AIM OF THE TASK ▸
Once the line containing "135 524 7988" is found in the entries below, reproduce it and every line after it, stopping at and including the line containing "13 460 10742"; reproduce nothing else, and keep each line exact.

THE DATA ▸
☆ ☆ ☆ ☆ ☆

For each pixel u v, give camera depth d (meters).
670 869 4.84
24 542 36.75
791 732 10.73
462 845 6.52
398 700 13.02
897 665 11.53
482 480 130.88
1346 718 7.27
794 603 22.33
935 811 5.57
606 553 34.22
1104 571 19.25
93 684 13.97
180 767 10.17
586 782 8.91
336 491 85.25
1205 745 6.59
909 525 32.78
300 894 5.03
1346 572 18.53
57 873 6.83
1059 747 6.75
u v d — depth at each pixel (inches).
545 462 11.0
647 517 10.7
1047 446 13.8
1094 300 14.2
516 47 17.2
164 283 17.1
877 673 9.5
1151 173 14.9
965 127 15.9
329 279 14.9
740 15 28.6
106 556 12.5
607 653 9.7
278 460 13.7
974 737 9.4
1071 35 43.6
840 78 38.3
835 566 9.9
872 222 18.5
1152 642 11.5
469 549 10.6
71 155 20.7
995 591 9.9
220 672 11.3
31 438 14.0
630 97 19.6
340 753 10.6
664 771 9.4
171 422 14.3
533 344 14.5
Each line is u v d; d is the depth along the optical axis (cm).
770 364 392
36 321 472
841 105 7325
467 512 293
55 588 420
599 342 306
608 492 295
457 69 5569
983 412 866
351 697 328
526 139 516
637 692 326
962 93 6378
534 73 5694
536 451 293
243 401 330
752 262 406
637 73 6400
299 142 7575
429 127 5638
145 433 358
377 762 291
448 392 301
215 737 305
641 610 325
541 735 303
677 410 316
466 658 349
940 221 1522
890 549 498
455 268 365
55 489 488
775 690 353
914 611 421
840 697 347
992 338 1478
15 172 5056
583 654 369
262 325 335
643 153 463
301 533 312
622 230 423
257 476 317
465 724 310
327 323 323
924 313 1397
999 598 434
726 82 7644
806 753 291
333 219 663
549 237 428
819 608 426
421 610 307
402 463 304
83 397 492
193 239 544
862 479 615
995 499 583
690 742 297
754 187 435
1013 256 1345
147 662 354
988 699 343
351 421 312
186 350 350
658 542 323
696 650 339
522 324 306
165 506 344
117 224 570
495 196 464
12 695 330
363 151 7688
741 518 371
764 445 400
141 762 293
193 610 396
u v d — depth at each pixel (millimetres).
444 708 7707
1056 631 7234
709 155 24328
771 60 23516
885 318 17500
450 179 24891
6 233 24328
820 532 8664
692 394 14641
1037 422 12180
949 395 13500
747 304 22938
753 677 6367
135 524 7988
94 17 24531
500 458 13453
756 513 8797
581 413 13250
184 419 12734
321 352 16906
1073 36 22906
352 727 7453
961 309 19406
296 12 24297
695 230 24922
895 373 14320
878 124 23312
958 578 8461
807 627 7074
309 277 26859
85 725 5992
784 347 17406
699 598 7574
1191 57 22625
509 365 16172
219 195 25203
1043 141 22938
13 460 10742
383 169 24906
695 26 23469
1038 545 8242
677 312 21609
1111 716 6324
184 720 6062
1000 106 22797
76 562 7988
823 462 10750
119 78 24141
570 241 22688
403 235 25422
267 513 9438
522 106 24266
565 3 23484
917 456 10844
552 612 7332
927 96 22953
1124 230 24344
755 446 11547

☆ ☆ ☆ ☆ ☆

ANSWER AREA ▸
135 524 7988
94 17 24531
500 458 13453
756 513 8797
581 413 13250
184 419 12734
321 352 16906
1073 36 22906
352 727 7453
961 309 19406
296 12 24297
695 230 24922
895 373 14320
878 124 23312
958 578 8461
807 627 7074
309 277 26859
85 725 5992
784 347 17406
699 598 7574
1191 57 22625
509 365 16172
219 195 25203
1043 141 22938
13 460 10742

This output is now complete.